India’s feuding Tata Sons names new chief executive

Natarajan Chandrasekaran, who currently heads software giant Tata Consultancy Services, wi
AFP

Mumbai (AFP) – India salt-to-steel conglomerate Tata Sons appointed a new chairman of the board on Thursday, the company said in a statement, following an acrimonious management dispute with its former chief.

Natarajan Chandrasekaran, who currently heads software giant Tata Consultancy Services (TCS), will take charge from February 21 — replacing former chairman Cyrus Mistry who was ousted in October from Tata Sons, the holding company of the sprawling $103 billion Tata Group.

“The Board of Directors of Tata Sons, at its meeting today, appointed Mr. N. Chandrasekaran as Executive Chairman,” the company said in a statement.

Popularly known as Chandra, the 53-year-old Tata lifer, joined the company in 1987 and has been chief executive of the software services company since 2009. 

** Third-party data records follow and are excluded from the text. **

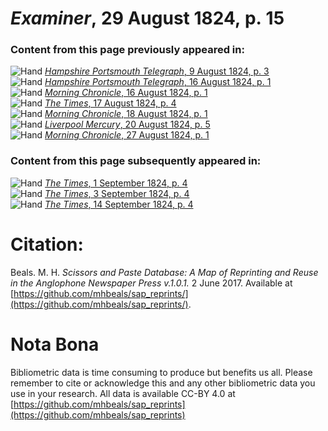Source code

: # *Examiner*, 29 August 1824, p. 15  
  
### Content from this page previously appeared in:  
![Hand](http://scissorsandpaste.net/wp-content/uploads/2017/06/smallhandpointer.png) [*Hampshire Portsmouth Telegraph*, 9 August 1824, p. 3](https://mhbeals.github.io/sap_html/Hampshire-Portsmouth-Telegraph/Hampshire-Portsmouth-Telegraph-9-August-1824-p-3)  
![Hand](http://scissorsandpaste.net/wp-content/uploads/2017/06/smallhandpointer.png) [*Hampshire Portsmouth Telegraph*, 16 August 1824, p. 1](https://mhbeals.github.io/sap_html/Hampshire-Portsmouth-Telegraph/Hampshire-Portsmouth-Telegraph-16-August-1824-p-1)  
![Hand](http://scissorsandpaste.net/wp-content/uploads/2017/06/smallhandpointer.png) [*Morning Chronicle*, 16 August 1824, p. 1](https://mhbeals.github.io/sap_html/Morning-Chronicle/Morning-Chronicle-16-August-1824-p-1)  
![Hand](http://scissorsandpaste.net/wp-content/uploads/2017/06/smallhandpointer.png) [*The Times*, 17 August 1824, p. 4](https://mhbeals.github.io/sap_html/The-Times/The-Times-17-August-1824-p-4)  
![Hand](http://scissorsandpaste.net/wp-content/uploads/2017/06/smallhandpointer.png) [*Morning Chronicle*, 18 August 1824, p. 1](https://mhbeals.github.io/sap_html/Morning-Chronicle/Morning-Chronicle-18-August-1824-p-1)  
![Hand](http://scissorsandpaste.net/wp-content/uploads/2017/06/smallhandpointer.png) [*Liverpool Mercury*, 20 August 1824, p. 5](https://mhbeals.github.io/sap_html/Liverpool-Mercury/Liverpool-Mercury-20-August-1824-p-5)  
![Hand](http://scissorsandpaste.net/wp-content/uploads/2017/06/smallhandpointer.png) [*Morning Chronicle*, 27 August 1824, p. 1](https://mhbeals.github.io/sap_html/Morning-Chronicle/Morning-Chronicle-27-August-1824-p-1)  
  
### Content from this page subsequently appeared in:  
![Hand](http://scissorsandpaste.net/wp-content/uploads/2017/06/smallhandpointer.png) [*The Times*, 1 September 1824, p. 4](https://mhbeals.github.io/sap_html/The-Times/The-Times-1-September-1824-p-4)  
![Hand](http://scissorsandpaste.net/wp-content/uploads/2017/06/smallhandpointer.png) [*The Times*, 3 September 1824, p. 4](https://mhbeals.github.io/sap_html/The-Times/The-Times-3-September-1824-p-4)  
![Hand](http://scissorsandpaste.net/wp-content/uploads/2017/06/smallhandpointer.png) [*The Times*, 14 September 1824, p. 4](https://mhbeals.github.io/sap_html/The-Times/The-Times-14-September-1824-p-4)  


# Citation: 

Beals. M. H. *Scissors and Paste Database: A Map of Reprinting and Reuse in the Anglophone Newspaper Press v.1.0.1.* 2 June 2017. Available at [https://github.com/mhbeals/sap_reprints/](https://github.com/mhbeals/sap_reprints/). 

# Nota Bona

Bibliometric data is time consuming to produce but benefits us all. Please remember to cite or acknowledge this and any other bibliometric data you use in your research. All data is available CC-BY 4.0 at [https://github.com/mhbeals/sap_reprints](https://github.com/mhbeals/sap_reprints)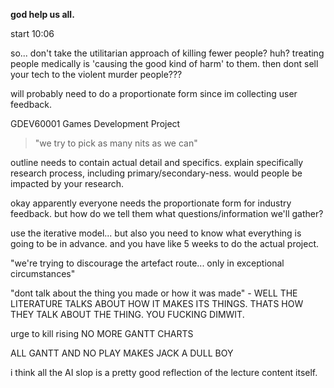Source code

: **god help us all.**

start 10:06

so... don't take the utilitarian approach of killing fewer people? huh?
treating people medically is 'causing the good kind of harm' to them.
then dont sell your tech to the violent murder people???

will probably need to do a proportionate form since im collecting user feedback.

GDEV60001 Games Development Project

> "we try to pick as many nits as we can"

outline needs to contain actual detail and specifics. explain specifically research process, including primary/secondary-ness. would people be impacted by your research.

okay apparently everyone needs the proportionate form for industry feedback. but how do we tell them what questions/information we'll gather?

use the iterative model... but also you need to know what everything is going to be in advance. and you have like 5 weeks to do the actual project.

"we're trying to discourage the artefact route... only in exceptional circumstances"

"dont talk about the thing you made or how it was made" - WELL THE LITERATURE TALKS ABOUT HOW IT MAKES ITS THINGS. THATS HOW THEY TALK ABOUT THE THING. YOU FUCKING DIMWIT.

urge to kill rising NO MORE GANTT CHARTS

ALL GANTT AND NO PLAY MAKES JACK A DULL BOY

i think all the AI slop is a pretty good reflection of the lecture content itself.
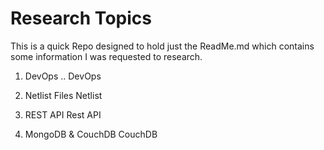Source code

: # Research Topics
This is a quick Repo designed to hold just the ReadMe.md which contains some information I was requested to research.

1. DevOps
..  DevOps
  
2. Netlist Files
  Netlist
  
3. REST API
  Rest API

4. MongoDB & CouchDB
  CouchDB
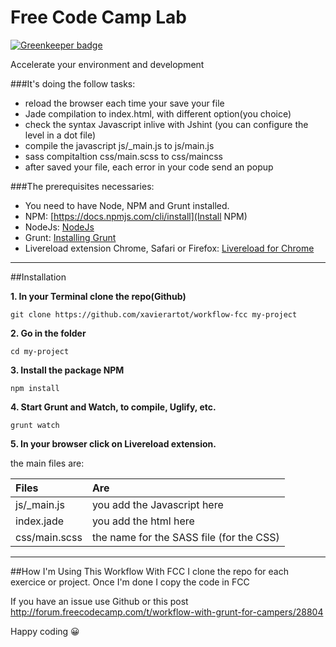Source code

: # Free Code Camp Lab

[![Greenkeeper badge](https://badges.greenkeeper.io/xavierartot/workflow-fcc.svg)](https://greenkeeper.io/)

Accelerate your environment and development

###It's doing the follow tasks:
- reload the browser each time your save your file
- Jade compilation to index.html, with different option(you choice)
- check the syntax Javascript inlive with Jshint (you can configure the level in a dot file)
- compile the javascript js/_main.js to js/main.js
- sass compitaltion css/main.scss to css/maincss
- after saved your file, each error in your code send an popup

###The prerequisites necessaries:
- You need to have Node, NPM and Grunt installed.
- NPM: [https://docs.npmjs.com/cli/install](Install NPM)
- NodeJs: [NodeJs](https://nodejs.org/en/download/)
- Grunt: [Installing Grunt](http://gruntjs.com/installing-grunt)
- Livereload extension Chrome, Safari or Firefox: [Livereload for Chrome](https://chrome.google.com/webstore/detail/livereload/jnihajbhpnppcggbcgedagnkighmdlei?hl=en1)


---


##Installation

**1. In your Terminal clone the repo(Github)**

`git clone https://github.com/xavierartot/workflow-fcc my-project`

**2. Go in the folder**

`cd my-project`

**3. Install the package NPM**

`npm install`

**4. Start Grunt and Watch, to compile, Uglify, etc.**

`grunt watch`

**5. In your browser click on Livereload extension.**

the main files are:

| Files         | Are                                        |
| :------------ |:-------------------------------------------|
| js/_main.js   | you add the Javascript here                |
| index.jade    | you add the html here                      | 
| css/main.scss | the name for the SASS file (for the CSS)   | 

---
##How I'm Using This Workflow With FCC
I clone the repo for each exercice or project.
Once I'm done I copy the code in FCC

If you have an issue use Github or this post http://forum.freecodecamp.com/t/workflow-with-grunt-for-campers/28804

Happy coding :grinning:

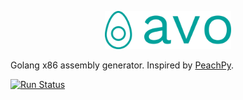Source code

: <p align="center">
  <img src="logo.svg" width="40%" border="0" alt="avo" />
</p>

Golang x86 assembly generator. Inspired by [PeachPy](https://github.com/Maratyszcza/PeachPy).

[![Run Status](https://api.shippable.com/projects/5bf9e8f059e32e0700ec360f/badge?branch=master)](https://app.shippable.com/github/mmcloughlin/avo/dashboard)
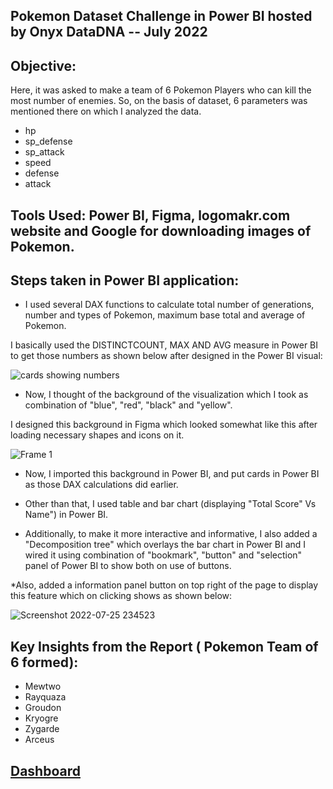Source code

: ## Pokemon Dataset Challenge in Power BI hosted by Onyx DataDNA -- July 2022 

## Objective:

Here, it was asked to make a team of 6 Pokemon Players who can kill the most number of enemies. 
So, on the basis of dataset, 6 parameters was mentioned there on which I analyzed the data.

* hp
* sp_defense
* sp_attack
* speed
* defense
* attack

## Tools Used: Power BI, Figma, logomakr.com website and Google for downloading images of Pokemon.


## Steps taken in Power BI application:

* I used several DAX functions to calculate total number of generations, number and types of Pokemon, maximum base total and average of Pokemon.

I basically used the DISTINCTCOUNT, MAX AND AVG measure in Power BI to get those numbers as shown below after designed in the Power BI visual:

![cards showing numbers](https://user-images.githubusercontent.com/72240938/180843961-1486689b-966a-40e0-9683-1a5501e6c0e7.jpg)


* Now, I thought of the background of the visualization which I took as combination of "blue", "red", "black" and "yellow".

I designed this background in Figma which looked somewhat like this after loading necessary shapes and icons on it.

![Frame 1](https://user-images.githubusercontent.com/72240938/180844855-a0b9a69e-8596-463c-acd2-eda6299b788d.png)

* Now, I imported this background in Power BI, and put cards in Power BI as those DAX calculations did earlier.
 
 * Other than that, I used table and bar chart (displaying "Total Score" Vs Name") in Power BI.
 
 * Additionally, to make it more interactive and informative, I also added a "Decomposition tree" which overlays the bar chart in Power BI and I wired it using combination of "bookmark", "button" and "selection" panel of Power BI to show both on use of buttons.
 
 *Also, added a information panel button on top right of the page to display this feature which on clicking shows as shown below:

 ![Screenshot 2022-07-25 234523](https://user-images.githubusercontent.com/72240938/180846167-d8305090-d33a-4c97-bae9-27fc0da14c29.jpg)


## Key Insights from the Report ( Pokemon Team of 6 formed):

* Mewtwo
* Rayquaza
* Groudon
* Kryogre
* Zygarde
* Arceus

## [Dashboard](https://app.powerbi.com/links/leHChI1JPt?ctid=41ef9d53-cb31-4b40-a55d-0893334a4059&pbi_source=linkShare&bookmarkGuid=55d1e99b-dd83-468f-946a-ca8f2bf73549)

He said in a separate statement that he felt privileged “to lead this trusted institution that has a rich heritage”.

“At the Tata group, we are at an inflection point. I am aware that this role comes with huge responsibilities,” added Chandrasekaran, who was appointed to Tata Sons’ board in October.

He announced that Rajesh Gopinathan, the current chief financial officer of TCS, would succeed him as head of the IT firm.

Chandrasekaran also serves on the board of India’s central bank which describes him as “an avid photographer, music aficionado and a passionate long-distance runner” on its website. 

Thursday’s appointment is the latest in an ongoing tussle between former chairman Mistry and Ratan Tata, patriarch of one of India’s most influential business families.

Mistry held the post of chairman for nearly four years until he was sacked. He resigned from all group firms in December but hung on to his seat as a director of the board of Tata Sons.

The increasingly bitter battle saw a fresh twist last week with Tata’s call for a shareholders’ meeting next month to remove Mistry as a director of the board of Tata Sons, his last remaining foothold within the group. 

Mistry’s dismissal as chairman shocked India’s business community and saw Ratan Tata take interim charge of the sprawling conglomerate, a post which the patriarch had held for more than two decades.

The 150-year-old Mumbai-based conglomerate, which was founded under British colonial rule, has long been a source of pride for India.

But the feud is threatening its reputation and has helped wipe around $9 billion off the collective stock market value of the group’s eight main companies.

The Tata Group is arguably India’s most famous family conglomerate and spans at least 100 companies in as many countries, including Britain’s Tetley Tea and Jaguar Land Rover as well as the Anglo-Dutch steel firm Corus.